A northern-hemisphere July scorcher -- 93F. Daughter and Last Son were here; she pulling weeds and working on her tan and he down in the creek cutting beanpoles from knotweed, piling the twigs and leaves for me to mow and add to the compost. I pulled up the bed of fava beans to take around to the clothesline for drying, to see about saving seed.
We took a lot of breaks. I poured water in my straw hat and put it on, dripping, for each new (short) shift.
A garden snail-hunter friend, bereft of the shade of the favas, slithered off to pastures new.
There were quite a few elephant garlic and volunteer potatoes in the bed, as well. I braided the garlic and brought in the spuds, which are enough to last for weeks. The plan is for part of this bed and the one next to it to be enclosed this fall in a polytunnel greenhouse, 10'X30', for wintering-over cold-weather vegetables more securely.
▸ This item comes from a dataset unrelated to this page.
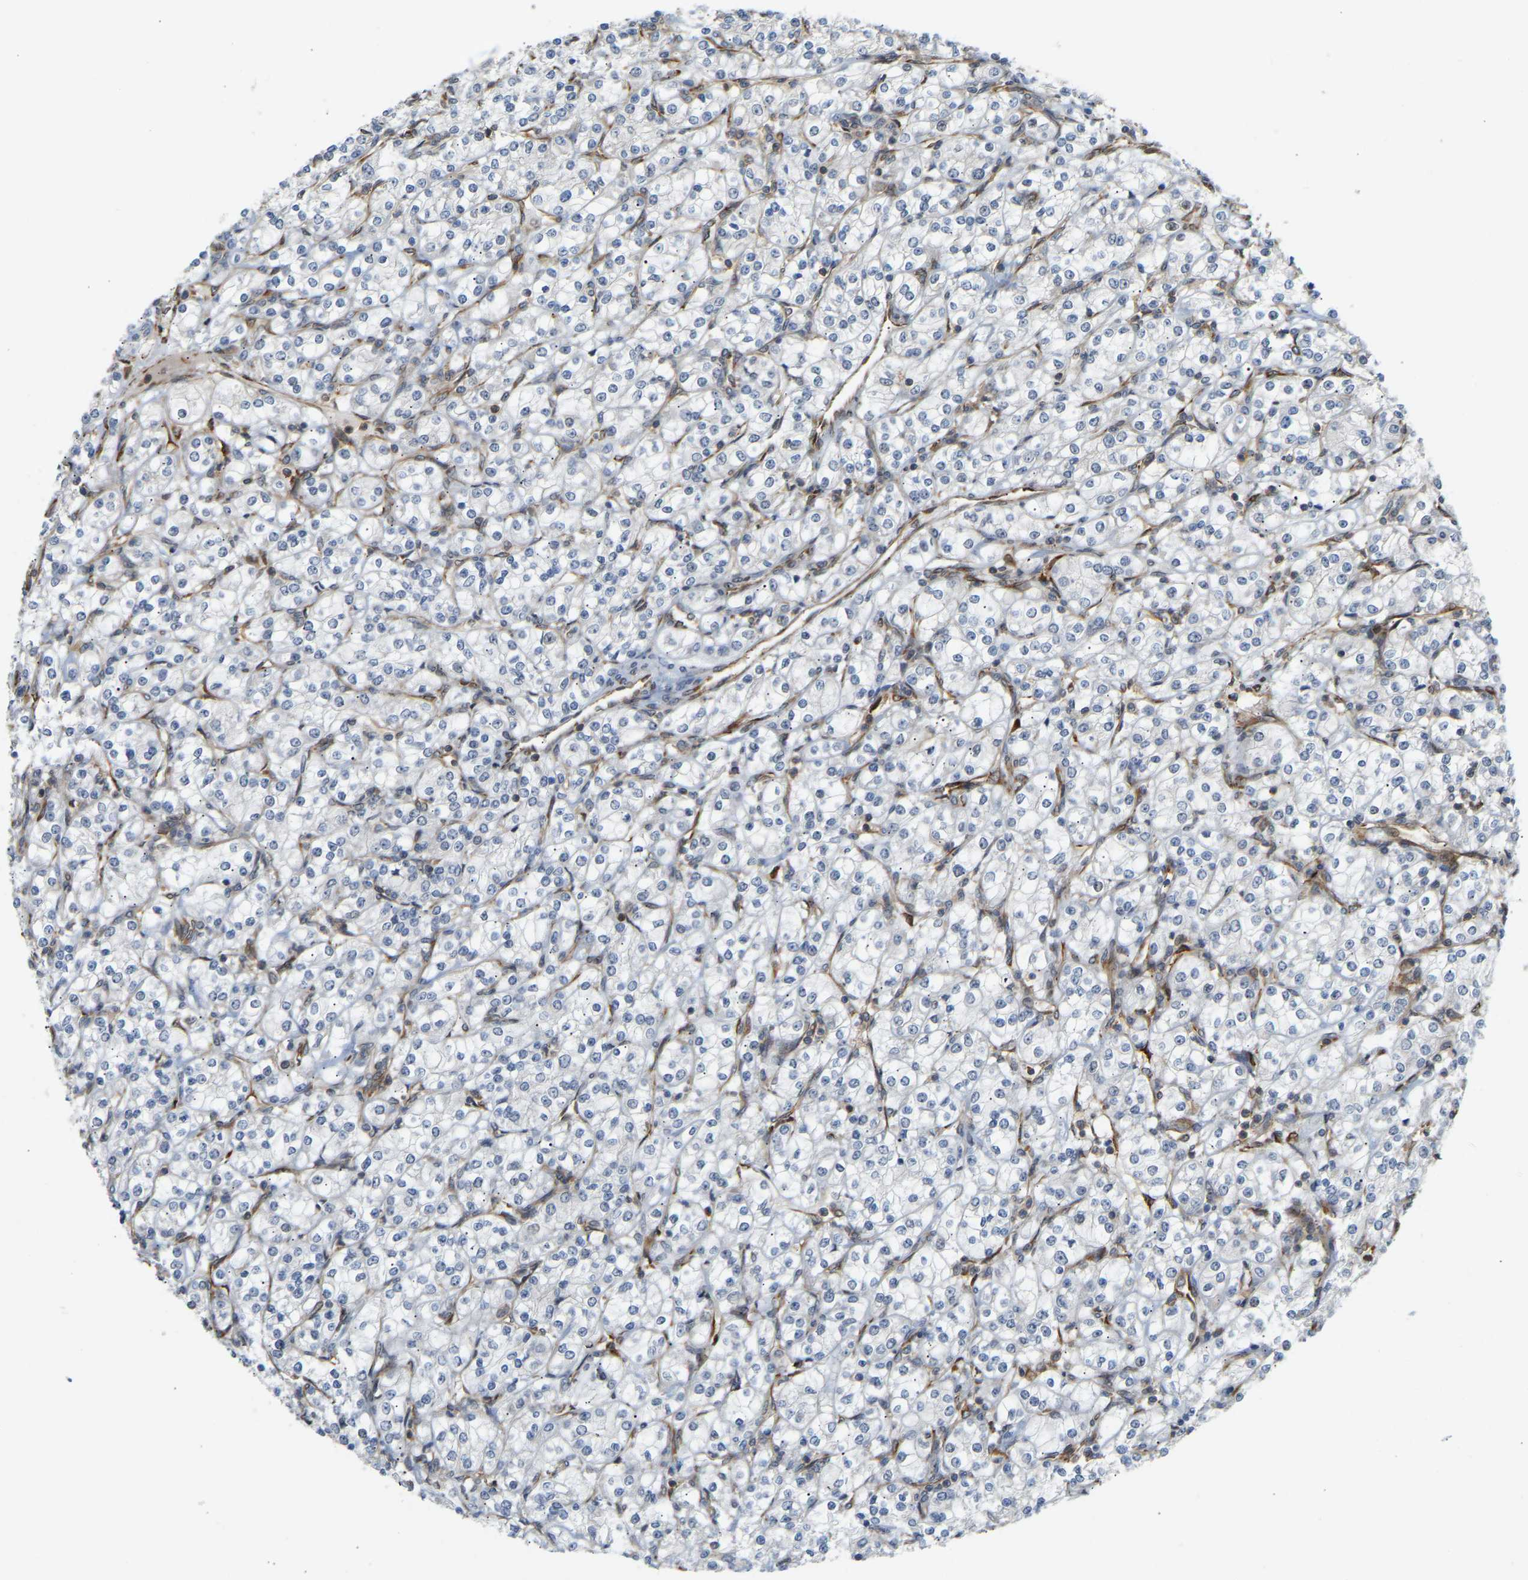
{"staining": {"intensity": "negative", "quantity": "none", "location": "none"}, "tissue": "renal cancer", "cell_type": "Tumor cells", "image_type": "cancer", "snomed": [{"axis": "morphology", "description": "Adenocarcinoma, NOS"}, {"axis": "topography", "description": "Kidney"}], "caption": "Immunohistochemistry image of renal adenocarcinoma stained for a protein (brown), which displays no expression in tumor cells. (DAB (3,3'-diaminobenzidine) immunohistochemistry visualized using brightfield microscopy, high magnification).", "gene": "PLCG2", "patient": {"sex": "male", "age": 77}}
Though it's awfully hard to think about winter right now.
To the left of the favas is the kale plant that I kept for seed and hung up last week; it's about ready to pick over for its more than a thousand pods. I'm sure I don't know what I'm doing, but I don't mind. It's my entertainment...
After hanging favas I worked with last son for awhile, stripping knotweed stems.
"What would you plant over here on this side of the creek, if you were farming it?" I asked.
"Oh, that's easy. Hops."
"Yeah." Oh, my, he looks interested.
"All the hops I've ever heard of involve cables, telephone poles and tall ladders and crews of a zillion pickers. Aren't there economy-of-scale problems?"
"No, they do it different in Bavaria, more like a vineyard. I think. And brewers buy small batches as well as large. It can be a specialty."
"Well, do ya want we should look into that?"
We might get him back out into the country yet.
He wiped the sweat out of his eyes. "Want to take another break? I want you to try that Hefeweizen Sis brought."
"With my waistline?"
He grinned. "What about mine?"
"Okay, I'll just pour you a little glass."
We crossed the bridge, passed the sun-sizzling favas, and stepped into the blessed shade of the front porch.